■ Try it
Decide whether each statement agrees with the passage on plant tropisms below: (a) statocytes are located in the root cap; (b) when light strikes a stem, auxin moves toward the lighted side; (c) stems growing toward light ensure efficient photosynthesis. For each, answer yes or no and quote the words of the passage that settle it.

■ Extract

=== Section Start ===

Stems Move Towards Light (Phototropism):
1. Auxin Redistribution: Stems contain a plant hormone called auxin, which plays a crucial role in phototropism. When light strikes the stem, it causes auxin to redistribute towards the shaded side.
2. Differential Growth: The auxin accumulation on the shaded side stimulates cell elongation, causing the cells on that side to grow more rapidly than the cells on the lighted side. This differential growth results in the bending of the stem towards the light source.
Roots Move Towards Center of Gravity (Geotropism):
1. Gravitropism Hormone: Roots respond to gravity due to the presence of a plant hormone called gravitropin or statoliths. Statocytes, specialized cells in the root cap, contain starch-filled organelles called amyloplasts that function as gravity sensors.
2. Amyloplast Sedimentation: When the plant is in an upright position, the amyloplasts settle down due to gravity. Their sedimentation is sensed by the statocytes, which trigger a series of physiological responses.
3. Hormonal Response: The gravitational stimulus leads to the redistribution of auxin, similar to phototropism. Auxin accumulates on the lower side of the root, promoting cell elongation in that region and causing the root to grow downward.
4. Root Cap Function: The root cap protects the root meristem and plays a vital role in geotropism. It ensures that the root tip continuously senses the direction of gravity and adjusts the growth accordingly.
These tropic responses are essential for plant survival and adaptation. Stems growing towards light ensure efficient photosynthesis, while roots growing towards the earth's center allow for anchoring, water, and nutrient uptake from the soil.

=== Section End ===

[Records from a dataset]
=== Section Start ===

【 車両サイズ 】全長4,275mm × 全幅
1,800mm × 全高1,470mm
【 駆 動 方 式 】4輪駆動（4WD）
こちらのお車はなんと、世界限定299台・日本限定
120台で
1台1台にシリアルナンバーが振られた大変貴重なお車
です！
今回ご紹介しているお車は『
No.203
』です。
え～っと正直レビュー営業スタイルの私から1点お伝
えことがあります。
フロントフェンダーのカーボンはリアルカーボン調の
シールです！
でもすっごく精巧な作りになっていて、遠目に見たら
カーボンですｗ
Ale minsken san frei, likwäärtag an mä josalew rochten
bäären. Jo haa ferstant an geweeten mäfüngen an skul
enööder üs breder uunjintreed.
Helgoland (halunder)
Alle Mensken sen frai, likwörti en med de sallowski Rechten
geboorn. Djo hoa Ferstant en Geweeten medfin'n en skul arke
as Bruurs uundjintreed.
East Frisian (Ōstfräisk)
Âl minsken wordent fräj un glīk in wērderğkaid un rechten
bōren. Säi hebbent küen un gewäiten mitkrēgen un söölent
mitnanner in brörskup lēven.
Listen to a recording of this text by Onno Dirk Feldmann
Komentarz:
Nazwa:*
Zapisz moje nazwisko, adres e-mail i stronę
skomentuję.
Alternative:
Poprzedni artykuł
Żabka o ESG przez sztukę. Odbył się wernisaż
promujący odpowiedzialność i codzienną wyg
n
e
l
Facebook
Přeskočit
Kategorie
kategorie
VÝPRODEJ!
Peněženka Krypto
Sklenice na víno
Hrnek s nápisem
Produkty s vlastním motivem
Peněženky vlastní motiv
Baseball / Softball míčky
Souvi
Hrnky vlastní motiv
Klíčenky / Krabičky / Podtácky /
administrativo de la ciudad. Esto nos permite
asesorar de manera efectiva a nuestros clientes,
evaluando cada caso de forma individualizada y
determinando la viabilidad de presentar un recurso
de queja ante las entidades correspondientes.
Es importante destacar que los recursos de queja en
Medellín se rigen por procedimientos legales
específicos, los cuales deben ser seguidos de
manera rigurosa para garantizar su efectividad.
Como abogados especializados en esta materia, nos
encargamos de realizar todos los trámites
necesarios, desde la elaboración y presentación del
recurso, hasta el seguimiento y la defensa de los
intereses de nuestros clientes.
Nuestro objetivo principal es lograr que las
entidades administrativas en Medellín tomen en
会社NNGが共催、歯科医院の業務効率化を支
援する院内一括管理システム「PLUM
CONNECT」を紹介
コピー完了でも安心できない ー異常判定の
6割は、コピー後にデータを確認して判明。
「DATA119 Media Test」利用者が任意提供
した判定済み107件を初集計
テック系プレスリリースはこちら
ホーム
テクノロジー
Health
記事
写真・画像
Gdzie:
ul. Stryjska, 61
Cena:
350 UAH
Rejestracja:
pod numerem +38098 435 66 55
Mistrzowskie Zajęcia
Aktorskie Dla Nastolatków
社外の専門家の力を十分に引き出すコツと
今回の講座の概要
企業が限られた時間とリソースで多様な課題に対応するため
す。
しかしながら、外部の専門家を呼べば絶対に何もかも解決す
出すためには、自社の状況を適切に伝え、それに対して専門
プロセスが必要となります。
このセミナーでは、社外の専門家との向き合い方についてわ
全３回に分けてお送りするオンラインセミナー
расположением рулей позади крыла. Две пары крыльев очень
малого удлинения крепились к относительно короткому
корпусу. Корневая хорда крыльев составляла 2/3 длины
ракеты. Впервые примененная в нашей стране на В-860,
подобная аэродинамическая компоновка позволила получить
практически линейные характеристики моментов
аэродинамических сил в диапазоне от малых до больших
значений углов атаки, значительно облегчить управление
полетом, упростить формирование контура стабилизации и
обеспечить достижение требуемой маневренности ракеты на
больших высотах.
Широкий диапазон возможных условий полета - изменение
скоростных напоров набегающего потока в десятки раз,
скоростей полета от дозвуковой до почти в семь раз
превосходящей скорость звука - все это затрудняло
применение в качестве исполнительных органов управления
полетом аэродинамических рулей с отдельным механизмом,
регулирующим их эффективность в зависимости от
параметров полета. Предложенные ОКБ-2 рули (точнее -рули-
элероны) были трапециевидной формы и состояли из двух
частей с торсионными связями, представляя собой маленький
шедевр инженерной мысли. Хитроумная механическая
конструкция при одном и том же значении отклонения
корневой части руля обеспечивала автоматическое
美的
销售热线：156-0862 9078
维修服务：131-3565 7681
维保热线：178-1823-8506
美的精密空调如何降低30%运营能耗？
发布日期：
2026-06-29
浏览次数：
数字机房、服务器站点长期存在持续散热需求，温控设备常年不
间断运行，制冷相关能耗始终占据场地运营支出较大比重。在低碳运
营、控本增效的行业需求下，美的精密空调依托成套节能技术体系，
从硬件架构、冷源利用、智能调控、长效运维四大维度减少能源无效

=== Section End ===

■ Output below
(a) Yes: "Statocytes, specialized cells in the root cap"
(b) No: "it causes auxin to redistribute towards the shaded side"
(c) Yes: "Stems growing towards light ensure efficient photosynthesis"